--- Data under study Enclosed Below ---

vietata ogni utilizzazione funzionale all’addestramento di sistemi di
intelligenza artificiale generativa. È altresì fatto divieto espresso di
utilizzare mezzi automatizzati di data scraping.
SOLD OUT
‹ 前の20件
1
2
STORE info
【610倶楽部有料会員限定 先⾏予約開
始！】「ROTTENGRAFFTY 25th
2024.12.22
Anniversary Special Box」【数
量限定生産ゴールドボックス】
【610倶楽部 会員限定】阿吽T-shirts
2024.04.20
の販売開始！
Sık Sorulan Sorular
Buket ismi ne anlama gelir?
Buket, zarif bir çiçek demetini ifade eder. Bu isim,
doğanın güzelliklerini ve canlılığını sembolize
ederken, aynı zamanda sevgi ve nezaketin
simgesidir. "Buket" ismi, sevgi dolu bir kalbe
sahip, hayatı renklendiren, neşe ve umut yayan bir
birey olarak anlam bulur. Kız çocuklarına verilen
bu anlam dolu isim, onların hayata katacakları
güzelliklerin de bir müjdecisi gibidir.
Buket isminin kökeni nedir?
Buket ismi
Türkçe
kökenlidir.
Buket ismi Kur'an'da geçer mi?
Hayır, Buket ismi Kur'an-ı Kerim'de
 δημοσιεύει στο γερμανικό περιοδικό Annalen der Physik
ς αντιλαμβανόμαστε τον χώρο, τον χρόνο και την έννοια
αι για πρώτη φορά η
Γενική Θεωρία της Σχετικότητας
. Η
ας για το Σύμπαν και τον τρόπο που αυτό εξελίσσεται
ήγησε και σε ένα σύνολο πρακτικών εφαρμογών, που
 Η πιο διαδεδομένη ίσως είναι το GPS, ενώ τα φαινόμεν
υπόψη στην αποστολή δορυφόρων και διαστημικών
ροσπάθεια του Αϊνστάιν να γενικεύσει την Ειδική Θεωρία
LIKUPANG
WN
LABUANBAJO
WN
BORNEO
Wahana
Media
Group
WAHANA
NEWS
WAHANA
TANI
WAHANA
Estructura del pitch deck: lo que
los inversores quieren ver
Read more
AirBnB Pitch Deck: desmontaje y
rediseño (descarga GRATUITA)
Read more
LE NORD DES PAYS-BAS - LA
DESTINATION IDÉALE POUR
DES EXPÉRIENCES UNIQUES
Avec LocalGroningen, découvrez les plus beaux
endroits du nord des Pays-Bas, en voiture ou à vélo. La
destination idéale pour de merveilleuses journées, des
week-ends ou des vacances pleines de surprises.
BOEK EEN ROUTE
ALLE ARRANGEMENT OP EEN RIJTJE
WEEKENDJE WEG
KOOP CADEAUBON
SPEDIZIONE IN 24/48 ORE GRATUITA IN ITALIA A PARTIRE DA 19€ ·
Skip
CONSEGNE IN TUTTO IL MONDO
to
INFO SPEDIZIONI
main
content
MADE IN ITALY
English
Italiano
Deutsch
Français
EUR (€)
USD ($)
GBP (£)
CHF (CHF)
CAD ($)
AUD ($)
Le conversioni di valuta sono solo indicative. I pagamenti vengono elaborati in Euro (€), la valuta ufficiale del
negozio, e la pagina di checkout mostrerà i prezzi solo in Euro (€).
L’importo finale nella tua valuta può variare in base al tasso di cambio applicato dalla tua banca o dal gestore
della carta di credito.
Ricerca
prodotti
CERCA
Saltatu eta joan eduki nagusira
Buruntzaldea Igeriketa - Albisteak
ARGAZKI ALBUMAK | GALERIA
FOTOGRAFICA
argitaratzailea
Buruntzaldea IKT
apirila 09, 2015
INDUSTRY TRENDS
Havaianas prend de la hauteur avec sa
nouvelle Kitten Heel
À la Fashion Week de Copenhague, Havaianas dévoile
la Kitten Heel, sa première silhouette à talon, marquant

--- End of Enclosed Data under study ---

Above are records; repeat only the lines starting at the line with "utilizzare mezzi automatizzati" and ending at the line with "ας για το Σύμπαν", exactly as they appear, both included.

utilizzare mezzi automatizzati di data scraping.
SOLD OUT
‹ 前の20件
1
2
STORE info
【610倶楽部有料会員限定 先⾏予約開
始！】「ROTTENGRAFFTY 25th
2024.12.22
Anniversary Special Box」【数
量限定生産ゴールドボックス】
【610倶楽部 会員限定】阿吽T-shirts
2024.04.20
の販売開始！
Sık Sorulan Sorular
Buket ismi ne anlama gelir?
Buket, zarif bir çiçek demetini ifade eder. Bu isim,
doğanın güzelliklerini ve canlılığını sembolize
ederken, aynı zamanda sevgi ve nezaketin
simgesidir. "Buket" ismi, sevgi dolu bir kalbe
sahip, hayatı renklendiren, neşe ve umut yayan bir
birey olarak anlam bulur. Kız çocuklarına verilen
bu anlam dolu isim, onların hayata katacakları
güzelliklerin de bir müjdecisi gibidir.
Buket isminin kökeni nedir?
Buket ismi
Türkçe
kökenlidir.
Buket ismi Kur'an'da geçer mi?
Hayır, Buket ismi Kur'an-ı Kerim'de
 δημοσιεύει στο γερμανικό περιοδικό Annalen der Physik
ς αντιλαμβανόμαστε τον χώρο, τον χρόνο και την έννοια
αι για πρώτη φορά η
Γενική Θεωρία της Σχετικότητας
. Η
ας για το Σύμπαν και τον τρόπο που αυτό εξελίσσεται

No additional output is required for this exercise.